Jakarta, CoreNews.id – Pemerintah tengah mematangkan pembentukan tim penanganan banjir di Pulau Jawa. Proses tersebut telah diawali melalui pertemuan informal lintas kementerian guna menyatukan berbagai rencana yang sudah ada.
Menteri Sekretaris Negara Prasetyo Hadi mengatakan, sejumlah kementerian sebenarnya telah memiliki desain penanganan banjir. Seluruh konsep itu akan dirangkum dalam satu kerangka kebijakan terintegrasi dari hulu hingga hilir.
“Secara informal pertemuan-pertemuan sudah. Ini bukan sesuatu yang dimulai dari nol,” ujar Prasetyo usai rapat bersama Komisi XIII DPR RI di Kompleks Parlemen, Senayan, Jakarta, Senin (26/1/2026).
Ia menegaskan penanganan banjir ke depan dilakukan secara terintegralistik dengan memperhatikan mitigasi perubahan iklim serta antisipasi cuaca ekstrem.
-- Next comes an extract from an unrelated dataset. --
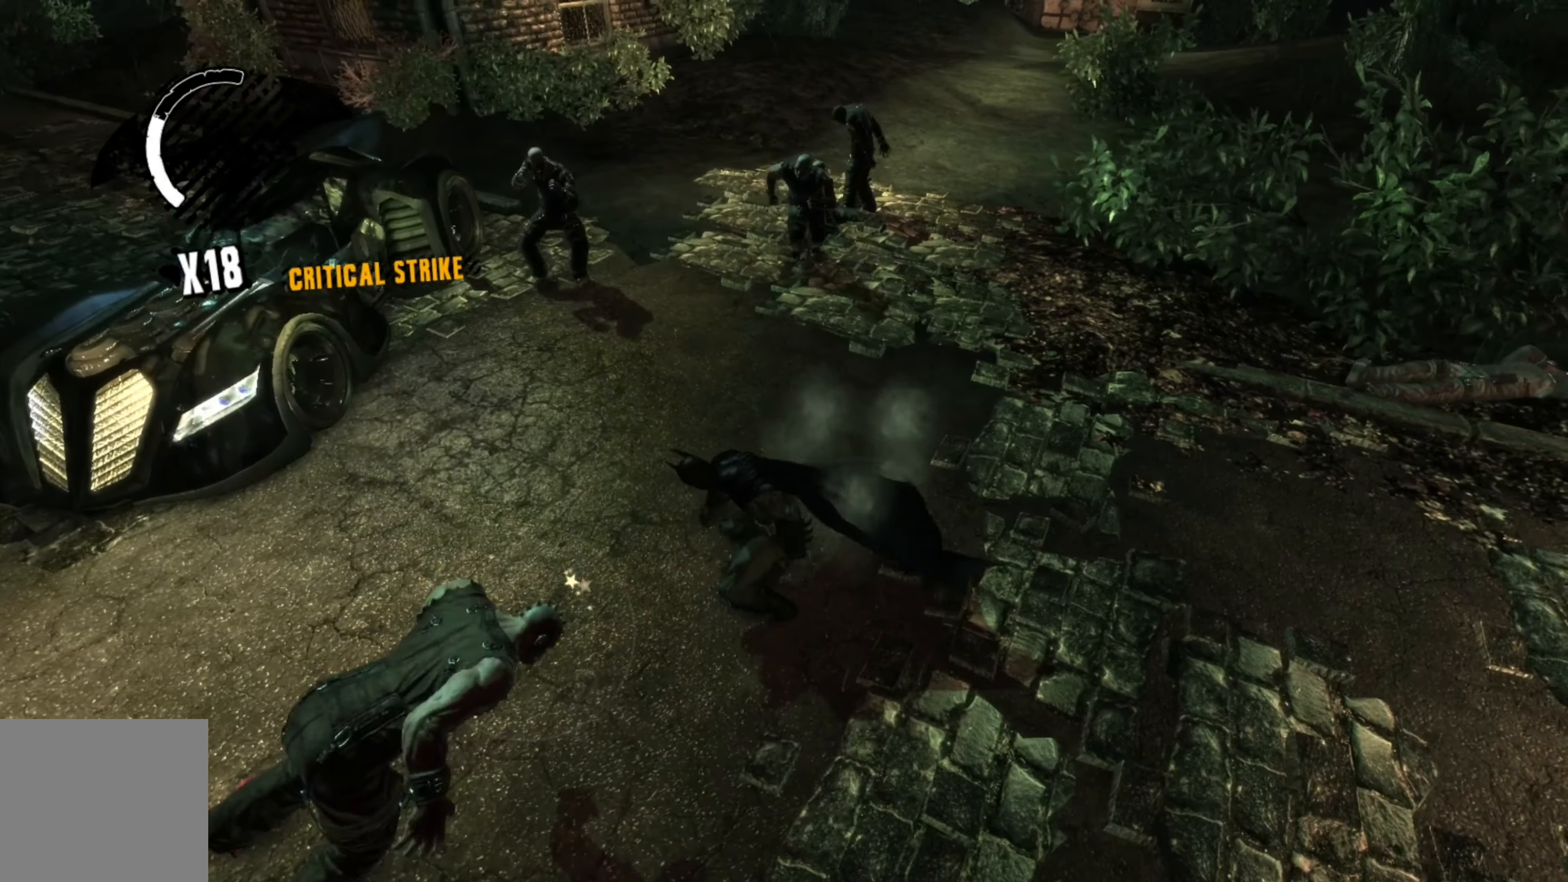
{"buttons": [], "left_stick": "up", "right_stick": "center", "events": [[440, "left_stick", "up"]]}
Pemerintah juga menyiapkan penguatan edukasi masyarakat dan sistem peringatan dini.
Prasetyo turut menyampaikan duka cita atas peristiwa longsor di Cisarua, Kabupaten Bandung Barat, yang menelan korban jiwa. Menurutnya, kejadian tersebut menjadi pengingat seriusnya ancaman bencana hidrometeorologi.